Hongkonger Alison Chan, the founder of confectionery and design brand Dear Harley, is one of our most recent discoveries. A self-taught baker, Chan originally worked as a news reporter before turning her growing interest in baking into a small business. “I never went to culinary school,” she tells us. “I learned all my skills mainly via experience, books and sometimes videos online.” Last year, she opened her own workshop in Central’s PMQ to pass on her hard-scraped knowledge to budding pastry chefs; Dear Harley, named after her beloved nephew, is a retro, pastel-coloured space where students can learn how to make unusual complex creations such as Chan’s geode and isomalt cake, or schedule one-on-ones with Chan to create their own original cakes.
Vitasoy lemon tea cake (Photo: Courtesy of Dear Harley)
Hot and spicy chips cake (Photo: Courtesy of Dear Harley)
Sushi cake (Photo: Courtesy of Dear Harley)
Maltesers cake (Photo: Courtesy of Dear Harley)
Domaine Romanée Conti wine bottle cake (Photo: Courtesy of Dear Harley)
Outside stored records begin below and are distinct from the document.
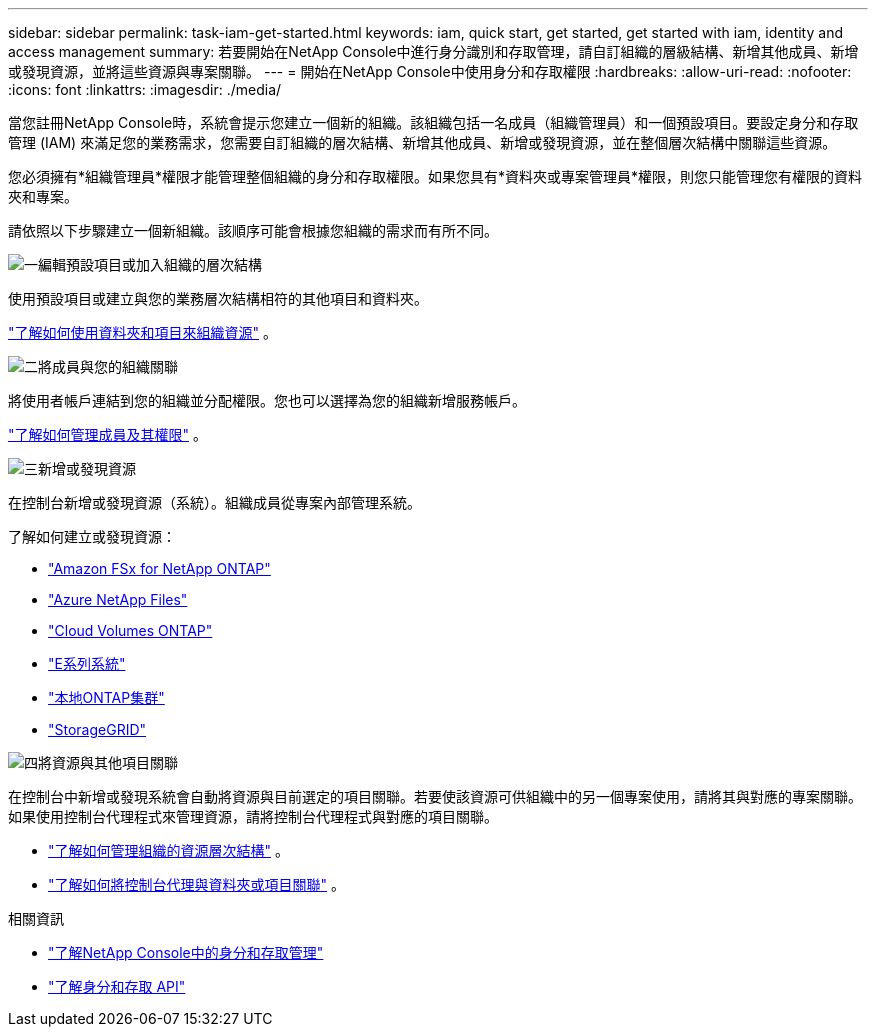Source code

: ---
sidebar: sidebar 
permalink: task-iam-get-started.html 
keywords: iam, quick start, get started, get started with iam, identity and access management 
summary: 若要開始在NetApp Console中進行身分識別和存取管理，請自訂組織的層級結構、新增其他成員、新增或發現資源，並將這些資源與專案關聯。 
---
= 開始在NetApp Console中使用身分和存取權限
:hardbreaks:
:allow-uri-read: 
:nofooter: 
:icons: font
:linkattrs: 
:imagesdir: ./media/


[role="lead"]
當您註冊NetApp Console時，系統會提示您建立一個新的組織。該組織包括一名成員（組織管理員）和一個預設項目。要設定身分和存取管理 (IAM) 來滿足您的業務需求，您需要自訂組織的層次結構、新增其他成員、新增或發現資源，並在整個層次結構中關聯這些資源。

您必須擁有*組織管理員*權限才能管理整個組織的身分和存取權限。如果您具有*資料夾或專案管理員*權限，則您只能管理您有權限的資料夾和專案。

請依照以下步驟建立一個新組織。該順序可能會根據您組織的需求而有所不同。

.image:https://raw.githubusercontent.com/NetAppDocs/common/main/media/number-1.png["一"]編輯預設項目或加入組織的層次結構
[role="quick-margin-para"]
使用預設項目或建立與您的業務層次結構相符的其他項目和資料夾。

[role="quick-margin-para"]
link:task-iam-manage-folders-projects.html["了解如何使用資料夾和項目來組織資源"] 。

.image:https://raw.githubusercontent.com/NetAppDocs/common/main/media/number-2.png["二"]將成員與您的組織關聯
[role="quick-margin-para"]
將使用者帳戶連結到您的組織並分配權限。您也可以選擇為您的組織新增服務帳戶。

[role="quick-margin-para"]
link:task-iam-manage-members-permissions.html["了解如何管理成員及其權限"] 。

.image:https://raw.githubusercontent.com/NetAppDocs/common/main/media/number-3.png["三"]新增或發現資源
[role="quick-margin-para"]
在控制台新增或發現資源（系統）。組織成員從專案內部管理系統。

[role="quick-margin-para"]
了解如何建立或發現資源：

[role="quick-margin-list"]
* https://docs.netapp.com/us-en/storage-management-fsx-ontap/index.html["Amazon FSx for NetApp ONTAP"^]
* https://docs.netapp.com/us-en/storage-management-azure-netapp-files/index.html["Azure NetApp Files"^]
* https://docs.netapp.com/us-en/storage-management-cloud-volumes-ontap/index.html["Cloud Volumes ONTAP"^]
* https://docs.netapp.com/us-en/storage-management-e-series/index.html["E系列系統"^]
* https://docs.netapp.com/us-en/storage-management-ontap-onprem/index.html["本地ONTAP集群"^]
* https://docs.netapp.com/us-en/storage-management-storagegrid/index.html["StorageGRID"^]


.image:https://raw.githubusercontent.com/NetAppDocs/common/main/media/number-4.png["四"]將資源與其他項目關聯
[role="quick-margin-para"]
在控制台中新增或發現系統會自動將資源與目前選定的項目關聯。若要使該資源可供組織中的另一個專案使用，請將其與對應的專案關聯。如果使用控制台代理程式來管理資源，請將控制台代理程式與對應的項目關聯。

[role="quick-margin-list"]
* link:task-iam-manage-resources.html["了解如何管理組織的資源層次結構"] 。
* link:task-iam-associate-agents.html["了解如何將控制台代理與資料夾或項目關聯"] 。


.相關資訊
* link:concept-identity-and-access-management.html["了解NetApp Console中的身分和存取管理"]
* https://docs.netapp.com/us-en/console-automation/tenancyv4/overview.html["了解身分和存取 API"^]

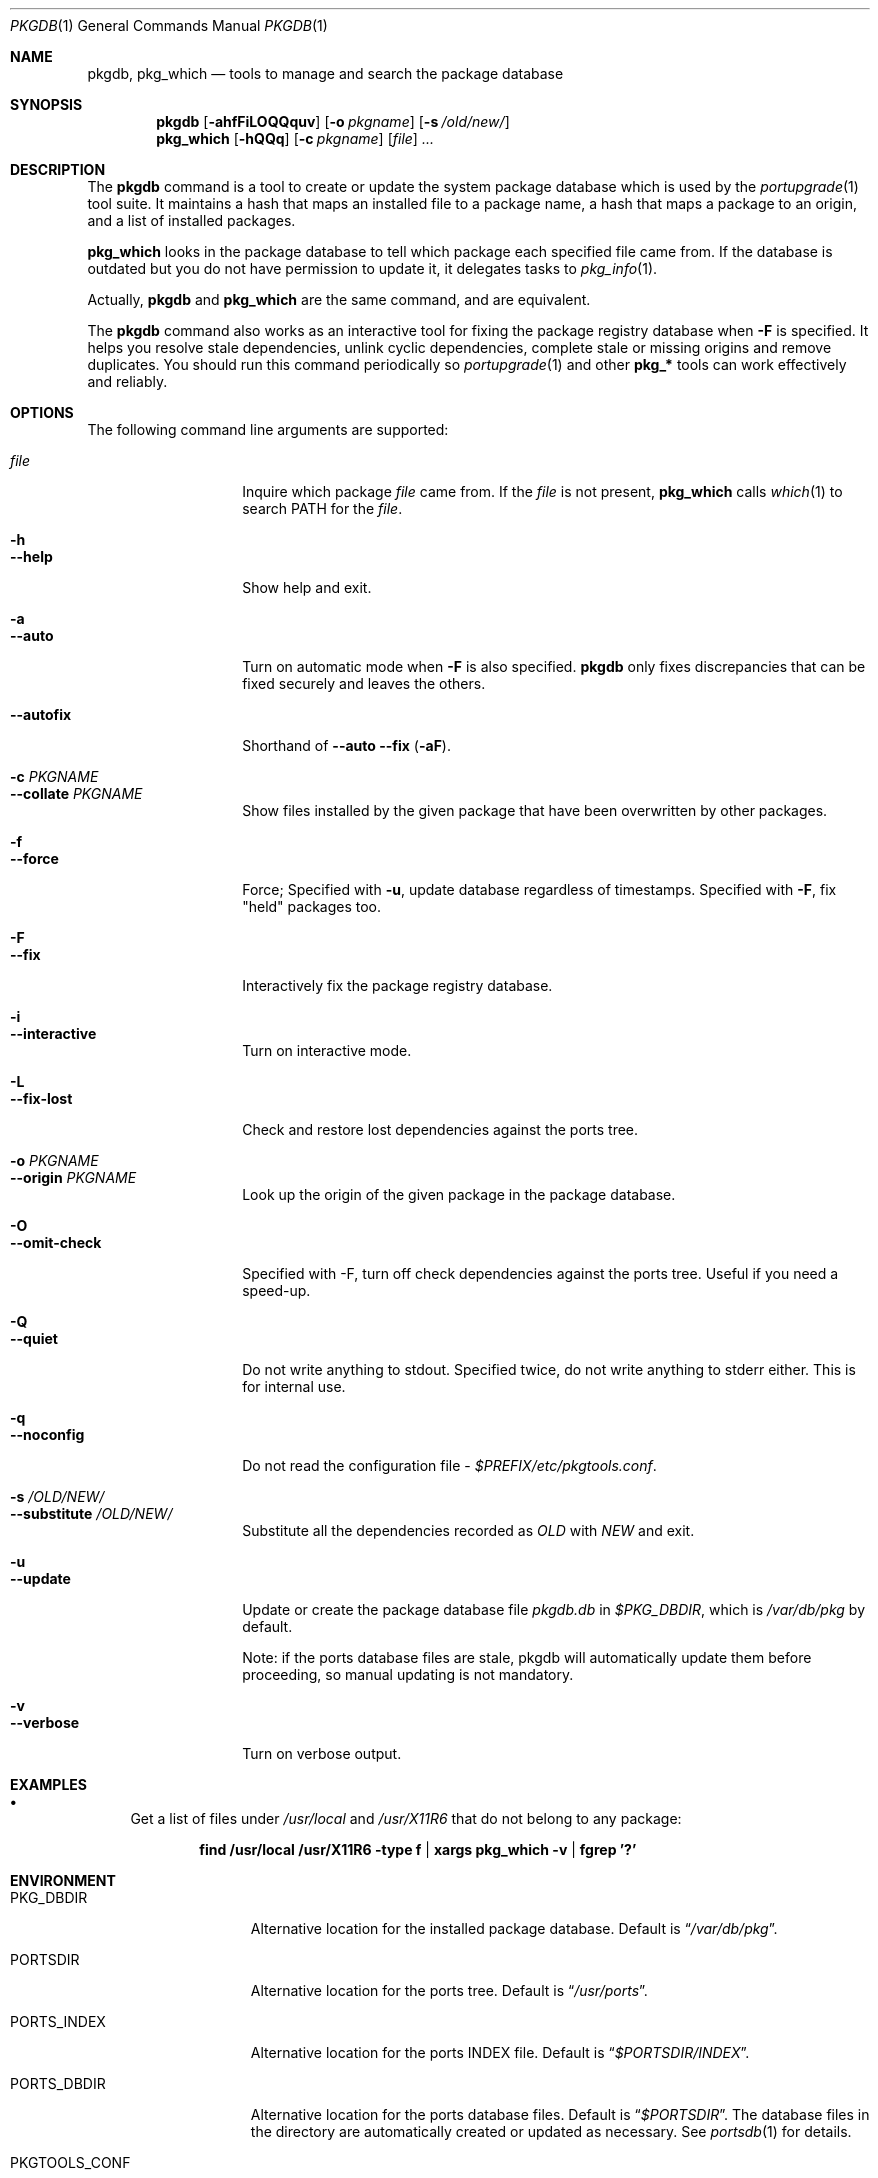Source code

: .\" $Id: pkgdb.1,v 1.3 2007/02/16 10:11:40 sem Exp $
.\"
.Dd September 22, 2001
.Dt PKGDB 1
.Os FreeBSD
.Sh NAME
.Nm pkgdb ,
.Nm pkg_which
.Nd tools to manage and search the package database
.Sh SYNOPSIS
.Nm
.Op Fl ahfFiLOQQquv
.Op Fl o Ar pkgname
.Op Fl s Ar /old/new/
.Nm pkg_which
.Op Fl hQQq
.Op Fl c Ar pkgname
.Op Ar file
.Ar ...
.Sh DESCRIPTION
The
.Nm
command is a tool to create or update the system package database which is
used by the
.Xr portupgrade 1
tool suite.  It maintains a hash that maps an
installed file to a package name, a hash that maps a package to an
origin, and a list of installed packages.
.Pp
.Nm pkg_which
looks in the package database to tell which package each specified
file came from.  If the database is outdated but you do not have permission to update it, it delegates tasks to
.Xr pkg_info 1 .
.Pp
Actually,
.Nm
and
.Nm pkg_which
are the same command, and are equivalent.
.Pp
The
.Nm
command also works as an interactive tool for fixing the package
registry database when
.Fl F
is specified.  It helps you resolve stale dependencies, unlink cyclic
dependencies, complete stale or missing origins and remove duplicates.
You should run this command periodically so
.Xr portupgrade 1
and other
.Li "pkg_*"
tools can work effectively and reliably.
.Sh OPTIONS
The following command line arguments are supported:
.Pp
.Bl -tag -width "--substitute" -compact
.It Ar file
Inquire which package
.Ar file
came from.  If the
.Ar file
is not present,
.Nm pkg_which
calls
.Xr which 1
to search
.Ev PATH
for the
.Ar file .
.Pp
.It Fl h
.It Fl -help
Show help and exit.
.Pp
.It Fl a
.It Fl -auto
Turn on automatic mode when
.Fl F
is also specified.
.Nm
only fixes discrepancies that can be fixed securely and leaves the
others.
.Pp
.It Fl -autofix
Shorthand of
.Fl -auto
.Fl -fix ( Fl aF ) .
.Pp
.It Fl c Ar PKGNAME
.It Fl -collate Ar PKGNAME
Show files installed by the given package that have been overwritten by
other packages.
.Pp
.It Fl f
.It Fl -force
Force; Specified with
.Fl u ,
update database regardless of timestamps.  Specified with
.Fl F ,
fix "held" packages too.
.Pp
.It Fl F
.It Fl -fix
Interactively fix the package registry database.
.Pp
.It Fl i
.It Fl -interactive
Turn on interactive mode.
.Pp
.It Fl L
.It Fl -fix-lost
Check and restore lost dependencies against the ports tree.
.Pp
.It Fl o Ar PKGNAME
.It Fl -origin Ar PKGNAME
Look up the origin of the given package in the package database.
.Pp
.It Fl O
.It Fl -omit-check
Specified with -F, turn off check dependencies against the ports tree.
Useful if you need a speed-up.
.Pp
.It Fl Q
.It Fl -quiet
Do not write anything to stdout.  Specified twice, do not write
anything to stderr either.  This is for internal use.
.Pp
.It Fl q
.It Fl -noconfig
Do not read the configuration file -
.Pa $PREFIX/etc/pkgtools.conf .
.Pp
.It Fl s Ar /OLD/NEW/
.It Fl -substitute Ar /OLD/NEW/
Substitute all the dependencies recorded as
.Ar OLD
with
.Ar NEW
and exit.
.Pp
.It Fl u
.It Fl -update
Update or create the package database file
.Pa pkgdb.db
in
.Pa $PKG_DBDIR ,
which is
.Pa /var/db/pkg
by default.
.Pp
Note: if the ports database files are stale, pkgdb will automatically update them before proceeding, so manual updating is not mandatory.
.Pp
.It Fl v
.It Fl -verbose
Turn on verbose output.
.El
.Sh EXAMPLES
.Bl -bullet
.It
Get a list of files under
.Pa /usr/local
and
.Pa /usr/X11R6
that do not belong to any package:
.Pp
.Dl find /usr/local /usr/X11R6 -type f | xargs pkg_which -v | fgrep '?'
.El
.Sh ENVIRONMENT
.Bl -tag -width "PKGTOOLS_CONF" -compact
.It Ev PKG_DBDIR
Alternative location for the installed package database.  Default is
.Dq Pa /var/db/pkg .
.Pp
.It Ev PORTSDIR
Alternative location for the ports tree.  Default is
.Dq Pa /usr/ports .
.Pp
.It Ev PORTS_INDEX
Alternative location for the ports INDEX file.  Default is
.Dq Pa $PORTSDIR/INDEX .
.Pp
.It Ev PORTS_DBDIR
Alternative location for the ports database files.  Default is
.Dq Pa $PORTSDIR .
The database files in the directory are automatically created or
updated as necessary.  See
.Xr portsdb 1
for details.
.Pp
.It Ev PKGTOOLS_CONF
Configuration file for the pkgtools suite.  Default is
.Dq Pa $PREFIX/etc/pkgtools.conf .
.El
.Sh FILES
.Bl -tag -width "$PREFIX/etc/pkgtools.conf" -compact
.It Pa /var/db/pkg
Default location of the package database.
.Pp
.It Pa $PREFIX/etc/pkgtools.conf
Default location of the pkgtools configuration file.
.El
.Sh SEE ALSO
.Xr portsclean 1 ,
.Xr portsdb 1 ,
.Xr portupgrade 1 ,
.Xr pkgtools.conf 5 ,
.Xr ports 7
.Sh HISTORY
The idea of
.Pa pkgdb.db
was taken from
.Nx .
.Sh AUTHORS
.An Akinori MUSHA Aq knu@iDaemons.org
.An Sergey Matveychuk Aq sem@FreeBSD.org
.Sh BUGS
.Pp
Sometimes a database may get corrupt, and the pkgtools commands may
abort with a segmentation fault.  In such cases, run
.Dq Li "pkgdb -fu"
to rebuild the database, and the problems should go away.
On why her cakes have received such a following, she’s humble and also pragmatic: “Illusion cakes are so fun! They look so much like the real objects that people do get fooled even if the cake and object are side by side,” she says. “There’s so much to discover in cake decorating. And nowadays people have more time to spend online, so maybe that’s also why.” Chan posts almost daily, most recently challenging her 21,000 fans to find the object in the frame that is actually cake (spoiler alert: it was the kitchen sponge).
But Chan’s creations that resonate most with us are iconic snacks familiar to Hongkongers, from classic chocolate Pocky in its bright red box to the Vitasoy lemon tea juice box that, dare we say, looks far more realistic than Dominique Ansel’s simplified take over at Dang Wen Li. One of her favourites so far is the Hot and Spicy chips packet birthday cake that she designed; the cake is a classic red velvet with Italian meringue buttercream and Oreo crumbs, with the intricate trim design carefully painted by hand and the 3D chips made from rolling out fondant until paper-thin and coloured using colour dust and gel. This cake took her a full day to create. Apart from food items, she’s a dab hand at creating ultra realistic luxury goods as well, for example the Dior 30 Montaigne handbag or a Rolex Cosmograph Daytona watch, complete in its velvet-lined box—for the latter, Chan also painstakingly created the dial by painting freehand.
For those looking to replicate Chan’s creations, she has a few simple words of advice: “Get the real object you’re trying to create, or use a template. Observe and study every feature and detail in the object very well. Don’t be afraid to fail for a few times—practice makes perfect!”
Chan is always open to commissions as well, so if you're not quite in the position of gifting someone special in your life a Hermès Birkin bag or a Chanel classic flap, you can give them the next best thing. It just goes to show that, sometimes, you can have your cake and eat it too.